• **REQUIREMENT 1**:
Answer these questions about the aiNXT vision setup text:
(a) Under what name is HorizontalFlip registered in AUGMENTERS?
(b) Which encoder is passed when CONTEXT is created?
(c) What degrees value is given for "rotate" in the load_dataset call?
• **REQUIREMENT 2**: Write the next part of the aiNXT vision setup text, picking up after the closing of the load_dataset call.

Step 5: Object Gets Created
The constructor is called with the parsed arguments, and you get your model!
Real-World Example: Vision Package
Let's look at how DigitalNXT.Vision sets this up:
1. Define Parsers (vision/parsers/)
# vision/parsers/augmenter.py
from ainxt import Factory
AUGMENTERS = Factory()
AUGMENTERS.register("classification", "flip", HorizontalFlip)
AUGMENTERS.register("classification", "rotate", RandomRotation)
2. Create Singletons (vision/serving/singletons.py)
# Combine core aiNXT factories with vision-specific ones
DATASETS = AINXT_DATASETS + create_dataset_factory("vision", Task)
MODELS = AINXT_MODELS + create_model_factory("vision", Task)
PARSERS = {**AINXT_PARSERS, **create_parsers("vision")}
3. Setup Context (context.py)
CONTEXT = Context[Image](
encoder=VisionJSONEncoder(),
decoder=VisionJSONDecoder(),
dataset_builder=DATASETS,
model_builder=MODELS,
parsers=PARSERS
)
4. Use It!
# In your script
dataset = CONTEXT.load_dataset({
"task": "classification",
"name": "imagenet",
"augment": {
"flip": {"probability": 0.5},
"rotate": {"degrees": 15}
}
})

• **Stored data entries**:
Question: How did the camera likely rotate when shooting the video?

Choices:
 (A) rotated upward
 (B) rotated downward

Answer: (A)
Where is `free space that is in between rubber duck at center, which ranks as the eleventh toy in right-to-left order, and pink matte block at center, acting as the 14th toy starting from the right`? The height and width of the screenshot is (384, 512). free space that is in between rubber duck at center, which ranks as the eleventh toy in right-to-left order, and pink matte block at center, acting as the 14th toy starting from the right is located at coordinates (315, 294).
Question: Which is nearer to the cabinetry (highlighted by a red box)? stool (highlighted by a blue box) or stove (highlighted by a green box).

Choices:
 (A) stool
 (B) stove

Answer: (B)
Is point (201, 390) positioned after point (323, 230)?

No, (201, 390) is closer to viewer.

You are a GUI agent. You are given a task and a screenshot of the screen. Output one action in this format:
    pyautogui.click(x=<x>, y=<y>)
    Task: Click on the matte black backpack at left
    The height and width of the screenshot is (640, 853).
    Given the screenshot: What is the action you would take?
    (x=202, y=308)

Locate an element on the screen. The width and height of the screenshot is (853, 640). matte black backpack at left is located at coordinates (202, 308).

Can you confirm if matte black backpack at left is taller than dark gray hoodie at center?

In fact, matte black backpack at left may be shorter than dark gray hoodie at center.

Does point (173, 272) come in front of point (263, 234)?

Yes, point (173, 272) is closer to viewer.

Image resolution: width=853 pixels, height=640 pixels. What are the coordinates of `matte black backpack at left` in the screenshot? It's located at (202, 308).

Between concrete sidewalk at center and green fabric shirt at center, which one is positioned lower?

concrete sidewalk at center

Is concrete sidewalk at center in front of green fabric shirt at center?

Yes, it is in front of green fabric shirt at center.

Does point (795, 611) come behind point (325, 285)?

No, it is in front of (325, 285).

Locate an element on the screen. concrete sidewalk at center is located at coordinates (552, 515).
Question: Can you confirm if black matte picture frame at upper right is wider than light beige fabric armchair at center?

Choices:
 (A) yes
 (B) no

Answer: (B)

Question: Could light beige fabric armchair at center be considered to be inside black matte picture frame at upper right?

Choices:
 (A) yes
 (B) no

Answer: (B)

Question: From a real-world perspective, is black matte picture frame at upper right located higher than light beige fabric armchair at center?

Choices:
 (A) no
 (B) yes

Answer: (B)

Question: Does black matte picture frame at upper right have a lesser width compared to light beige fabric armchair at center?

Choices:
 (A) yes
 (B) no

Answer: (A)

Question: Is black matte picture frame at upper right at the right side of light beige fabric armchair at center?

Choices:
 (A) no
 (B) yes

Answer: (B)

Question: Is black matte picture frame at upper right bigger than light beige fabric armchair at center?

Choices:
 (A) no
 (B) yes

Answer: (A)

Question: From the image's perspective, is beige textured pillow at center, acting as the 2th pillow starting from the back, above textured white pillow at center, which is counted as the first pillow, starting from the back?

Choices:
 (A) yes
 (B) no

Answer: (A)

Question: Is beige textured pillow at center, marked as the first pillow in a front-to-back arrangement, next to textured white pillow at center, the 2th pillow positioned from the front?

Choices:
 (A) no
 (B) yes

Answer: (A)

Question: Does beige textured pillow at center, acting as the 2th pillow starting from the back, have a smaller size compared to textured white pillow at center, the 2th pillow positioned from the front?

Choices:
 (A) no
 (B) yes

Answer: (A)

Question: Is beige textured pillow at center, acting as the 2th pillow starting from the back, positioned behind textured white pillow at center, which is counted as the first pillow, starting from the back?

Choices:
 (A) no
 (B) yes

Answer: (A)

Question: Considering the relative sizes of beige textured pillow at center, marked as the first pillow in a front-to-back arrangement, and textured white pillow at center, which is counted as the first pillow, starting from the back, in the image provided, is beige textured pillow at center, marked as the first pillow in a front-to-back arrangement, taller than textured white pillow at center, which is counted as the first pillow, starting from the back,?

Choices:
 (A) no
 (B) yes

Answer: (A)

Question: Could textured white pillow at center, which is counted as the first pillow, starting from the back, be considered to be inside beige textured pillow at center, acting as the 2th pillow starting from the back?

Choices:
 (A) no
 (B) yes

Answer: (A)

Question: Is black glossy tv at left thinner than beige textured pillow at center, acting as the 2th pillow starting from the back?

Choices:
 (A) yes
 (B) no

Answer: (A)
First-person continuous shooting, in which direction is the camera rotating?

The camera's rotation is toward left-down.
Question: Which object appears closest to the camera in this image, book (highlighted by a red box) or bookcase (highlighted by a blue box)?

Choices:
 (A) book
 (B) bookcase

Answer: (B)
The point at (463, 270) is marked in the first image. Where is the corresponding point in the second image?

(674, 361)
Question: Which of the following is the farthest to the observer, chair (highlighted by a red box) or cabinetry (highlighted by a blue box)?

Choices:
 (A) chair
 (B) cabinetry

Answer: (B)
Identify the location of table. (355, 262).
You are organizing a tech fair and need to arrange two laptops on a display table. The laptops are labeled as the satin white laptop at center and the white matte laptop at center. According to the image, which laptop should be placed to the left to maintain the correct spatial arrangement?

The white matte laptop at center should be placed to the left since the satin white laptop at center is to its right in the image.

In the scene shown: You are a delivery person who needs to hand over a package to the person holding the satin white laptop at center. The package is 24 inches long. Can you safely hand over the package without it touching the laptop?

• **EXERCISE ANSWER 1**:
(a) "flip"
(b) VisionJSONEncoder()
(c) 15

• **EXERCISE ANSWER 2**:
The Power of This System
- Separation of Concerns: Configuration is separate from implementation
- Extensibility: Easy to add new components without changing core code
- Reusability: Same configurations work across different projects
- Type Safety: The system validates that objects match expected types
- Discoverability: Loaders automatically find new components
Key Concepts for Python Beginners
The ** Operator
When you see **kwargs or **config, this "unpacks" a dictionary:
config = {"name": "adam", "learning_rate": 0.001}
# These two lines do the same thing:
optimizer = create_optimizer(**config)
optimizer = create_optimizer(name="adam", learning_rate=0.001)
Task and Name Tuples
Factories use (task, name) pairs as keys:
- task: The ML task type (classification, segmentation, etc.) or None for general
- name: The specific implementation (resnet, vgg, adam, etc.)
Wildcards with None
Using None acts as a wildcard:
- (None, "adam") matches any task with name "adam"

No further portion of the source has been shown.